In an email to supporters, Newsom said "our state is defined by its independent, outspoken spirit. When Californians see something we truly believe in, we say so and act accordingly – without evasiveness or equivocation.
"So today I'm announcing that I'm creating a committee to run for California governor in 2018. Because I truly and passionately believe in the future of this great state."
Newsom has long wanted to be governor, and the move – more than three years before the election – is an early shot across the bow at other potential Democratic candidates. By forming a committee, Newsom can raise up to $28,200 per supporter for both the primary and general elections, meaning he can collect $56,400 per donor.
The move immediately puts pressure on former Los Angeles Mayor Antonio Villaraigosa, who is considering whether to challenge Atty. Gen. Kamala Harris in the 2016 U.S. Senate race, or possibly run for governor in 2018.
No other candidate has opened a gubernatorial campaign committee, according to the secretary of state's office.
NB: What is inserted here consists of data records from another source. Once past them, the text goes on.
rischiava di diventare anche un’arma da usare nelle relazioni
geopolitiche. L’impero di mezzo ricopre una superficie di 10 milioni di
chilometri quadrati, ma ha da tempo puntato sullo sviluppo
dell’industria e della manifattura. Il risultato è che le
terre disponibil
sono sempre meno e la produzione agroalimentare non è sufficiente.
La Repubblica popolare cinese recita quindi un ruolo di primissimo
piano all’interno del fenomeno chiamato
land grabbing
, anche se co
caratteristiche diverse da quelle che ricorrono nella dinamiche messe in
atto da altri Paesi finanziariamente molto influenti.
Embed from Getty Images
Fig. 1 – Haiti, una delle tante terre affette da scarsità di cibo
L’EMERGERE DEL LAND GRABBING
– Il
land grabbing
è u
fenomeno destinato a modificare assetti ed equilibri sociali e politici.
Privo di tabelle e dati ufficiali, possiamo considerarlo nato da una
Gov. Jerry Brown will be termed out in 2018, so the field to be the state’s next governor has the potential to be large, especially on the Democratic side. Other potential Democratic candidates include billionaire environmental activist Tom Steyer, who could easily self-fund a campaign, and Los Angeles Mayor
On the Republican side, speculation will swirl around San Diego Mayor Kevin Faulconer, who leads the largest city in the nation with a GOP leader, and Fresno Mayor Ashley Swearengin, who lost her state controller bid in 2014.
Newsom, 47, gained national attention during his tenure as mayor San Francisco for his 2004 decision to have the city issue marriage licenses to same-sex couples. He also launched the country's first universal healthcare initiative. But he also suffered scandal – an affair with his campaign manager and close friend's wife.
Newsom ran unsuccessfully for governor in 2010, but bowed out once it became clear that Brown would clinch the nomination. He has served as the state's lieutenant governor since 2011 and has made little attempt to hide his boredom in the job, which he once derided as "a largely ceremonial post … with no real authority and no real portfolio."
Historically, it has not been a steppingstone to higher office. In California's 165-year history, only two lieutenant governors have been elected to the top executive spot.
In 2014, Newsom's GOP rival Ron Nehring said the incumbent treated the job as "a taxpayer-funded gubernatorial exploratory committee for 2018."
The job is low-profile, though Newsom has tried to use it as a platform, frequently appearing on national news programs. He also authored "Citizenville," a book that drew praise from unlikely quarters, such as former House Speaker Newt Gingrich.
Newsom has less name recognition than the state's top Democratic leaders. About six in 10 registered California voters were able to identify him in an October poll by the USC and the Los Angeles Times. Thirty percent viewed him favorably, while 19% held an unfavorable opinion. His support was strongest in his Bay Area home base, where 59% held favorable views, and he is less well known in other parts of the state.